Stored data entries
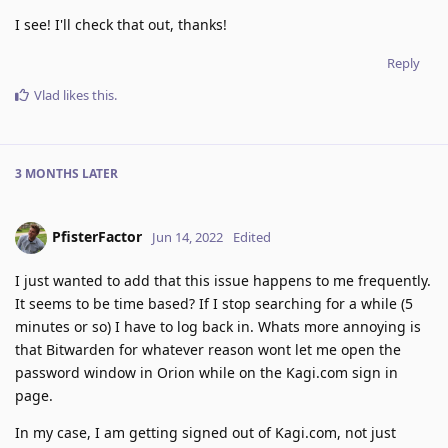
I see! I'll check that out, thanks!
Reply
Vlad
likes this
.
3 MONTHS
LATER
PfisterFactor
Jun 14, 2022
Edited
I just wanted to add that this issue happens to me frequently.
It seems to be time based? If I stop searching for a while (5
minutes or so) I have to log back in. Whats more annoying is
that Bitwarden for whatever reason wont let me open the
password window in Orion while on the Kagi.com sign in
page.
In my case, I am getting signed out of Kagi.com, not just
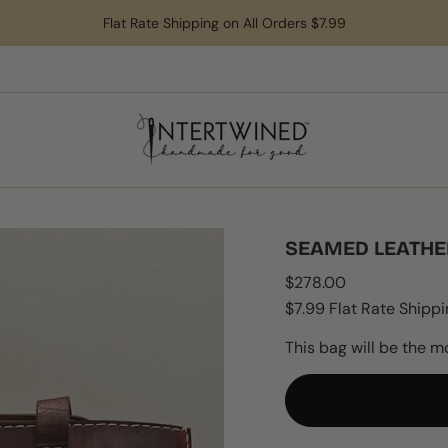
Flat Rate Shipping on All Orders $7.99
SEAMED LEATHE
Regular
$278.00
price
$7.99 Flat Rate Shippi
This bag will be the m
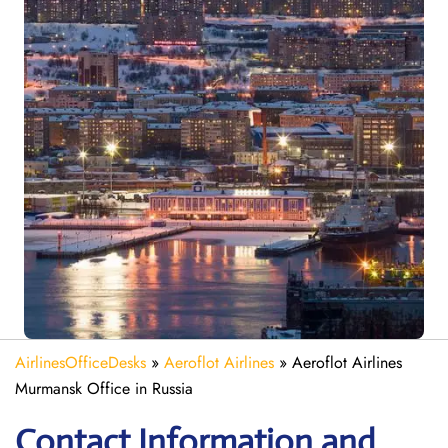
AirlinesOfficeDesks
»
Aeroflot Airlines
»
Aeroflot Airlines
Murmansk Office in Russia
Contact Information and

PROBLEM TO SOLVE:
Keeping every word as it is, write out all the data and omit the pictures.

ANSWER:
I see! I'll check that out, thanks!
Reply
Vlad
likes this
.
3 MONTHS
LATER
PfisterFactor
Jun 14, 2022
Edited
I just wanted to add that this issue happens to me frequently.
It seems to be time based? If I stop searching for a while (5
minutes or so) I have to log back in. Whats more annoying is
that Bitwarden for whatever reason wont let me open the
password window in Orion while on the Kagi.com sign in
page.
In my case, I am getting signed out of Kagi.com, not just
Flat Rate Shipping on All Orders $7.99
SEAMED LEATHE
Regular
$278.00
price
$7.99 Flat Rate Shippi
This bag will be the m
AirlinesOfficeDesks
»
Aeroflot Airlines
»
Aeroflot Airlines
Murmansk Office in Russia
Contact Information and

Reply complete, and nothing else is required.